Trash pickup bid change clears House

NIKI KELLY | The Journal Gazette

The Indiana House voted 86-4 Tuesday to allow cities and towns to use a different bidding process for solid waste contacts.

House Bill 1286 was brought by Rep. Martin Carbaugh, R-Fort Wayne, at the request of Fort Wayne city officials frustrated by a troubled garbage contract.

Under current law, cities and towns – except for Indianapolis – must use an invitation to bid process in which they have to choose the “lowest responsible and responsive bidder.” The bill would allow all cities and towns to use a request for proposal process instead and other factors could be considered when awarding a contract.

The only area House member to oppose the bill was Rep. Curt Nisly, R-Goshen.

The bill now moves to the Senate for consideration.

No partisan school boards

A bill that would have made school board elections partisan died Tuesday in the Indiana House.

House Bill 1182 received a hearing earlier this month, but no one testified in support of the legislation. Instead, there was universal opposition.

The bill had to pass out of committee by Tuesday or would die for the session.

Rep. Tim Wesco, R-Osceola, is chairman of the House Elections Committee and did not call for a vote on the measure that he co-authored.

He said the hearing was used to gather input and many constituents support it. But he also acknowledged a passionate group of people opposing it.

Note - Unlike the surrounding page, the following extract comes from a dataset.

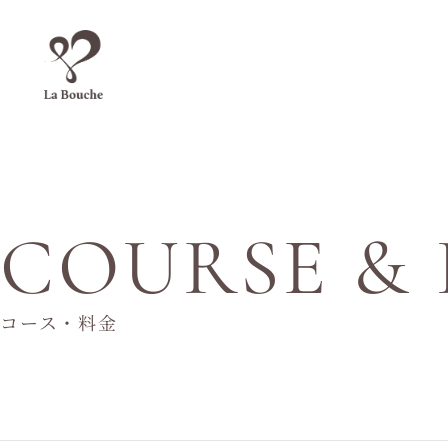
COURSE & 
コース・料金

Wesco said this is not the year for the bill, but it could come back in the future.

School board elections are nonpartisan, and the bill would have required candidates to choose Republican, Democrat or Independent. Only a handful of states use this process.

Multiple versions of the bill were filed in both the House and Senate, but none have moved.

Public comment bill advances

School boards would be required to hear public comment under a bill that passed the House 92-1 on Tuesday.

House Bill 1130 was a response to several school districts' refusal to allow public comment in recent months after a summer of raucous meetings sometimes disrupted by the public.

Rep. Tim O'Brien, R-Evansville, said the bill he authored allows boards to limit the time a person can talk as long as it isn't below three minutes. And they can remove someone who interrupts the meetings.

“Hoosiers deserve to have their voices heard, especially when it comes to their children's education,” he said.

The bill now moves to the Senate.

No area lawmakers voted against the measure.